Insertion of first screw
All types of 3.5mm plates can be used. A 5-hole standard 3.5 mm plate is sufficient. The plate must be contoured with a light prebend, that is, there should be a 1 mm gap between the central part of the plate and the bone.
Apply the buttress plate to the medial aspect of the distal femur. To press the plate firmly to the femur a standard cortical screw is inserted into the proximal hole, closest to the fracture. Perform drilling, screw length measurement and tapping, as usual.
Final screw insertion
Secure the buttress plate with two more bicortical cortical screws in the remaining proximal screw holes. Use standard bicortical cortical screws.
Check of implant position Check the osteosynthesis using the image intensifier in at least in two planes.
8. Wound closure
Irrigate all wounds copiously. Insert an intraarticular suction drain. Close the joint using absorbable sutures. The use of suction drains in the extraarticular tissues may be considered. Close the skin and subcutaneous tissue in the routine manner.
9. Aftercare following screw (and plate) fixation of partial articular fractures
Introduction Impediments to the restoration of full knee function after distal femoral fracture are fibrosis and adhesion of injured soft tissues around the metaphyseal fracture zone, joint capsular scarring, intra-articular adhesions and muscle weakness.
Continuous passive motion is a low load method of restoring movement and is a useful tool n the early post operative phase. It must be used in combination with muscle strengthening programs. With stable fracture fixation, the surgeon and the physical therapy staff will design an individual program of progressive rehabilitation for each patient.
The regimens suggested here are for guidance only and not to be regarded as proscriptive.

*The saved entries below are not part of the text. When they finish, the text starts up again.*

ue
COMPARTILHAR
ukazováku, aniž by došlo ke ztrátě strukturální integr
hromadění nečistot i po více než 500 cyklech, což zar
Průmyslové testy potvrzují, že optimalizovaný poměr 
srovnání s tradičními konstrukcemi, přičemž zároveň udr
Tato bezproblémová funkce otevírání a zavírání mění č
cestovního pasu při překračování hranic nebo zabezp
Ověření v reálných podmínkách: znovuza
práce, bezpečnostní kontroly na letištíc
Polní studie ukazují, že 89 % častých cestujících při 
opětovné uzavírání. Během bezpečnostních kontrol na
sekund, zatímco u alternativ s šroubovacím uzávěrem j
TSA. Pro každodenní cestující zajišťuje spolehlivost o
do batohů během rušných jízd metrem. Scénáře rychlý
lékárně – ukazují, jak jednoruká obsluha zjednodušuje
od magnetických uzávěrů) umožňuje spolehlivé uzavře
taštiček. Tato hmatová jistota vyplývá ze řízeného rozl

Functional treatment Unless there are other injuries, or complications, joint mobilization may be started immediately postoperatively. Both active and passive motion of the knee and hip can be initiated immediately postoperatively. Emphasis should be placed on quadriceps strengthening and straight leg raises. Static cycling without load, as well as firm passive range of motion exercises of the knee, allow the patient to regain optimal range of motion.
Weight bearing Touch-down weight bearing (10-15 kg) may be started immediately with crutches, or a walker. This will be continued for 6-8 weeks postoperatively. After that, touch-down weight bearing progresses to full weight bearing gradually over a period of the next 2 to 3 weeks. In general, patients are full weight bearing without devices (e.g., cane) by 10-12 weeks.
Follow up Wound healing should be assessed at 2 to 3 weeks postoperatively. Subsequently 6 week, 12 week, 6 month, and 12 month follow-ups are usually made. Serial x-rays allow the surgeon to assess the healing of the fracture.
Implant removal Implant removal is not essential, unless there are implant-related symptoms after consolidation.
Thrombo-embolic prophylaxis Consideration should be given to thrombo-embolic prophylaxis, according to local treatment guidelines.